4. The Holy Ghost begets a spirit of unity among Christians. People who have been sitting behind their sectarian fences in self-complacent ease, or proud indifference, or proselytizing zeal, or grim defiance, are suddenly lifted above the fence, and find sweet fellowship with each other, when He comes into their hearts.
They delight in each other’s society; they each esteem others better than themselves, and in honour they prefer one another before themselves. They fulfil the Psalmist’s ideal: ‘Behold, how good and how pleasant it is for brethren to dwell together in unity! ‘ (cxxxiii. I). Here is a picture of the unity of Christians in the beginning in Jerusalem: ‘And they were all filled with the Holy Ghost, and they spake the word of God with boldness. And the multitude of them that believed were of one heart and of one soul: neither said any of them that ought of the things which he possessed was his own; but they had all things common’ (Acts iv. 31, 32). What an ideal is this! And since it has been attained once, it can be attained again and retained, but only by the indwelling of the Holy Ghost. It was for this that Jesus poured out His heart in His great intercessory prayer, recorded in john xvii., just before His arrest in the Garden of Gethsemane. He says, ‘ I pray for them. . . . Neither pray I for these alone, but for them also which shall believe on Me through their word; That they all may be one.’ And what was the standard of unity to which He would have us come? Listen!
‘As Thou, Father, art in Me, and I in Thee, that they also may be one in Us: that the world may believe that Thou hast sent Me.’ Such unity has a wondrous power to compel the belief of worldly men. ‘And the glory which Thou gavest Me I have given them; that they may be one, even as We are one: I in them, and Thou in Me, that they may be made perfect in one; and that the world may know that Thou hast sent Me, and hast loved them, as Thou hast loved Me’ (verses 9, 20-23). Wondrous unity! Wondrous love!
It is for this His blessed heart eternally yearns, and it is for this that the Holy Spirit works in the hearts of those who receive Him. But Satan ever seeks to destroy this holy love and divine unity. When he comes, he arouses suspicions, he stirs up strife, he quenches the spirit of intercessory prayer, he engenders backbitings and causes separations.
After enumerating various Christian graces, and urging the Colossians to put them on, Paul adds: ‘And above all these things put on charity (or love), which is the bond of perfectness’ (Col. iii. 14) – These graces were garments, and love was the girdle which bound and held them together; and so love is the bond that holds true Christians together.

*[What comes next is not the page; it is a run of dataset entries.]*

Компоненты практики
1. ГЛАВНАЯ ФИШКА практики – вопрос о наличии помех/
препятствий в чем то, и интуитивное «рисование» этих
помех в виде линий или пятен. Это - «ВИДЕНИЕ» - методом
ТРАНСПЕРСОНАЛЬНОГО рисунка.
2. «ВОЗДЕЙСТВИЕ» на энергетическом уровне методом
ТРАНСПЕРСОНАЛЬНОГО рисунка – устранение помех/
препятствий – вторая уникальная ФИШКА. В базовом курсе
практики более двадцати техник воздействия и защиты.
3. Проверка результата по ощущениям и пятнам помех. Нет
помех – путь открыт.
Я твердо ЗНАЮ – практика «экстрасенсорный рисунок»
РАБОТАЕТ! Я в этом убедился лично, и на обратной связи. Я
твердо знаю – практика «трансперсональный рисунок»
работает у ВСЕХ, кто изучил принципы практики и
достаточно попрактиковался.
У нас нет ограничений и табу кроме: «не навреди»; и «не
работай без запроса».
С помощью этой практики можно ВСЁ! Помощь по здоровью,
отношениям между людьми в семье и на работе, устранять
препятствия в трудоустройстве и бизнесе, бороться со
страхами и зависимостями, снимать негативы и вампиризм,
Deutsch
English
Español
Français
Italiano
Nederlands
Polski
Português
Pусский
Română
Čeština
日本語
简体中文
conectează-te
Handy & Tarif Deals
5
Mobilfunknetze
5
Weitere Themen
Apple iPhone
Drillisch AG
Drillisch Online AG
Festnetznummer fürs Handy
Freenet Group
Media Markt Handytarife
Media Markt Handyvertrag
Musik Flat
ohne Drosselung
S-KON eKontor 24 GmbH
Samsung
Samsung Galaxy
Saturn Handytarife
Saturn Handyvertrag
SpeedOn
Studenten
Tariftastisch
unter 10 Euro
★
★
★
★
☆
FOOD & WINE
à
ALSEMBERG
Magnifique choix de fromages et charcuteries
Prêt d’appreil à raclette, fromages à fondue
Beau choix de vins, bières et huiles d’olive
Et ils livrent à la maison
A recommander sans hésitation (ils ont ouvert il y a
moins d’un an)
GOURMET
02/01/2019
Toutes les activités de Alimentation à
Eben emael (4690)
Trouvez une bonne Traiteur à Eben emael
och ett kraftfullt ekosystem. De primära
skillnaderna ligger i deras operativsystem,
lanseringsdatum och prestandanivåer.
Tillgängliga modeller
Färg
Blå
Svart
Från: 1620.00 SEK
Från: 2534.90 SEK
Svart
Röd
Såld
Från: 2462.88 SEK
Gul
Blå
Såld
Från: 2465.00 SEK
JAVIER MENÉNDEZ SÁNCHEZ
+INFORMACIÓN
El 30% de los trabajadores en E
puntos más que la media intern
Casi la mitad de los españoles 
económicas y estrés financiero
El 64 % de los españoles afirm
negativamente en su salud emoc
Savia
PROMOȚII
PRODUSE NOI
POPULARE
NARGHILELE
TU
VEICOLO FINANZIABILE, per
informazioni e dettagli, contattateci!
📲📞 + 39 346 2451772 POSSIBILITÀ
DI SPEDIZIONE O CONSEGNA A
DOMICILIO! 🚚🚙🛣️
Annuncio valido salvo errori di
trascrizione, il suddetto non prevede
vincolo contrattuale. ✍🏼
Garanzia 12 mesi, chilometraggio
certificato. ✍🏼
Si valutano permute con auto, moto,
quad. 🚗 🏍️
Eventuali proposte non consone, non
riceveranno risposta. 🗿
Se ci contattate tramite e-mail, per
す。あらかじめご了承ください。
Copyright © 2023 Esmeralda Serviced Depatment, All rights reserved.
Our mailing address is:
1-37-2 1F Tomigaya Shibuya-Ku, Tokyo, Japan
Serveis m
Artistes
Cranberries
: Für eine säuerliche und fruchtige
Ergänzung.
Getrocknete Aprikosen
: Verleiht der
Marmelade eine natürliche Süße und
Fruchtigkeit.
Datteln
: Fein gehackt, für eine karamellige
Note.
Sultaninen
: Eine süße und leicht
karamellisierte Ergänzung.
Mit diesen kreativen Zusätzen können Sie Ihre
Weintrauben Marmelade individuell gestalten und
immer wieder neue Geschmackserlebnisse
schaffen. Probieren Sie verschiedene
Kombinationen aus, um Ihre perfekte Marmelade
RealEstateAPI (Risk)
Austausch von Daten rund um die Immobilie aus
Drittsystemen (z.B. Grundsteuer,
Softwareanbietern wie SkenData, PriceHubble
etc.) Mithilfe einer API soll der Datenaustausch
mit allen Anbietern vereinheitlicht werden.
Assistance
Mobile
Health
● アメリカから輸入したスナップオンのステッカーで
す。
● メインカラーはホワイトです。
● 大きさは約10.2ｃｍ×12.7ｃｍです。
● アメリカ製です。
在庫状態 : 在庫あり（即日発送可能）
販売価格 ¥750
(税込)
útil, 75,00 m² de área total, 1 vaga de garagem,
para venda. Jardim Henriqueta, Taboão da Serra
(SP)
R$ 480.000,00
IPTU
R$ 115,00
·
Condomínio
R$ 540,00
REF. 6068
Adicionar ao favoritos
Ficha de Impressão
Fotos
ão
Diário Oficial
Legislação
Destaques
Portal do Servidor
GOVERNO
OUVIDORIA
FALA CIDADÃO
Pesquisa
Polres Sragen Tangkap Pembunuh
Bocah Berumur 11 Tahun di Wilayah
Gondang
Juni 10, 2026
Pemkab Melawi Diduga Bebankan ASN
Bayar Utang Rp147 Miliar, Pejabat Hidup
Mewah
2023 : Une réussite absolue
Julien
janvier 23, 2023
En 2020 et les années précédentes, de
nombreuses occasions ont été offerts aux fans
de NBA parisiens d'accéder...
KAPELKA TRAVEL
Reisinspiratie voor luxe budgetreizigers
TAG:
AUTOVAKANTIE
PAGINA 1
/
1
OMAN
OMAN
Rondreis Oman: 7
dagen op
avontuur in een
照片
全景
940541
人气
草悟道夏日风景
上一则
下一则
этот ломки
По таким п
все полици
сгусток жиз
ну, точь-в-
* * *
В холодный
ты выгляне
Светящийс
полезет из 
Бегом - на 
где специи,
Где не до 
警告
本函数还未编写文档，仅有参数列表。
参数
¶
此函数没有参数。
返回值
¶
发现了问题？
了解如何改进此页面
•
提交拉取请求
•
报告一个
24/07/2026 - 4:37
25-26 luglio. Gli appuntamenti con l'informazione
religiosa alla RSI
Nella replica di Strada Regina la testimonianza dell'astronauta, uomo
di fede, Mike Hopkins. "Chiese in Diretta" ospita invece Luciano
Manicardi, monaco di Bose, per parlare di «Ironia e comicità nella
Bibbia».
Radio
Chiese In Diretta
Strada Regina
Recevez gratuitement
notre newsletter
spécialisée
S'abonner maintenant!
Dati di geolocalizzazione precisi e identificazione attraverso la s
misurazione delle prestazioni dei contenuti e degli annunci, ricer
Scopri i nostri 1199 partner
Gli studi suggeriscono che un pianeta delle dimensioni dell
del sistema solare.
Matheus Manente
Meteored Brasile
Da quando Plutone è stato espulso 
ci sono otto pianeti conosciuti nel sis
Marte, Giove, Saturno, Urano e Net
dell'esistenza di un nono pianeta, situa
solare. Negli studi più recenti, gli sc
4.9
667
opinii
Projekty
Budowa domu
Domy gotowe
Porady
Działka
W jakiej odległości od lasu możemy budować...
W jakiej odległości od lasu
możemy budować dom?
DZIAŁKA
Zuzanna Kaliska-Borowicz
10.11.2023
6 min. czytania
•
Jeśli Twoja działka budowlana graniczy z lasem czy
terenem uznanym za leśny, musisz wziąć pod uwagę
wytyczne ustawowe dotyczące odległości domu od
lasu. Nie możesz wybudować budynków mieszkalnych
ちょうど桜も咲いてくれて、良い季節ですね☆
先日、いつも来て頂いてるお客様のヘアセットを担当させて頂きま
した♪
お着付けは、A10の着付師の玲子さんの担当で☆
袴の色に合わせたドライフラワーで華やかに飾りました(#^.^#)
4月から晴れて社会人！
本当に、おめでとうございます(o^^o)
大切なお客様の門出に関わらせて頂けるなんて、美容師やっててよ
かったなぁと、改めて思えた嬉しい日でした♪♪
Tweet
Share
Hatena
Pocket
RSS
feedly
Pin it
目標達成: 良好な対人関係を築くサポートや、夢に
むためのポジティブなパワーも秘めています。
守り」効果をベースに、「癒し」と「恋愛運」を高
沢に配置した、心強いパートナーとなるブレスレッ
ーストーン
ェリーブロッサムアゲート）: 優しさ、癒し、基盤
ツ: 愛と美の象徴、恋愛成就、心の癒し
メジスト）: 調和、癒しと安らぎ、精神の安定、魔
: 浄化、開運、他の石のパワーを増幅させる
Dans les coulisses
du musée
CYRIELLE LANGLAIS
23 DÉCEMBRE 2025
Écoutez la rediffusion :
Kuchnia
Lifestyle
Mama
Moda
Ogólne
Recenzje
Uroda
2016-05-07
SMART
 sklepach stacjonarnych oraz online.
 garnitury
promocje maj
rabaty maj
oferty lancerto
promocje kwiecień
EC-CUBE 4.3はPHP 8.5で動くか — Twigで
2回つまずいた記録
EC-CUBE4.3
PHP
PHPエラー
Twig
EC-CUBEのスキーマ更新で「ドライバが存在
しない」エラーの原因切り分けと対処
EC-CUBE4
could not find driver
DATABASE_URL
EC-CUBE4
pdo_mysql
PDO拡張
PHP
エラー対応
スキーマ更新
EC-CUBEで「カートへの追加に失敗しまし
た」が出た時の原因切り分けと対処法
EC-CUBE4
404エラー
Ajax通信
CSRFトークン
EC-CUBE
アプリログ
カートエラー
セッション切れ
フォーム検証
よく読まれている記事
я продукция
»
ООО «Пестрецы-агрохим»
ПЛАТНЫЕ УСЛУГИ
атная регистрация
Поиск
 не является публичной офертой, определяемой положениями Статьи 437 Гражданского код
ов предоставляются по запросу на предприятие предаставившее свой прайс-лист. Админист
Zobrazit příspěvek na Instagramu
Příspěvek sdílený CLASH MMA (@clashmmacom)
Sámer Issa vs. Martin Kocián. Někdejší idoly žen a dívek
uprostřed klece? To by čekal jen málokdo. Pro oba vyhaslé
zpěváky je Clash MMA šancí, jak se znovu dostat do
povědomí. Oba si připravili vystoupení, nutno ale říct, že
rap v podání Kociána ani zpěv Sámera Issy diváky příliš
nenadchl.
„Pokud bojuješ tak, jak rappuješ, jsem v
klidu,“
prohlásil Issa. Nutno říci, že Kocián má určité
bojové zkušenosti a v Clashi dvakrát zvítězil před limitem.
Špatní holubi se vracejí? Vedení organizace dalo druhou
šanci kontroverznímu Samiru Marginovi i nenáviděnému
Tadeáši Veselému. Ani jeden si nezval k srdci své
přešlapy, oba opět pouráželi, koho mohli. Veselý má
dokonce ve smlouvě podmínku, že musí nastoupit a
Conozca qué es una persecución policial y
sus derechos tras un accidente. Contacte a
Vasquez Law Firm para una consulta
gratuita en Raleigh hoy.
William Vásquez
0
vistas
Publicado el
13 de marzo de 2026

Divine love is the great test by which we are to try ourselves and all teachers and spirits.
Love is not puffed up. Love is not bigoted. Love is not intolerant. Love is not schismatic. Love is loyal to Jesus and to all His people. If we have this love shed abroad in our hearts by the Holy Ghost, we shall discern the voice of our Good Shepherd, and we shall not be deceived by the voice of the stranger; and so we shall be saved from both formalism and fanaticism.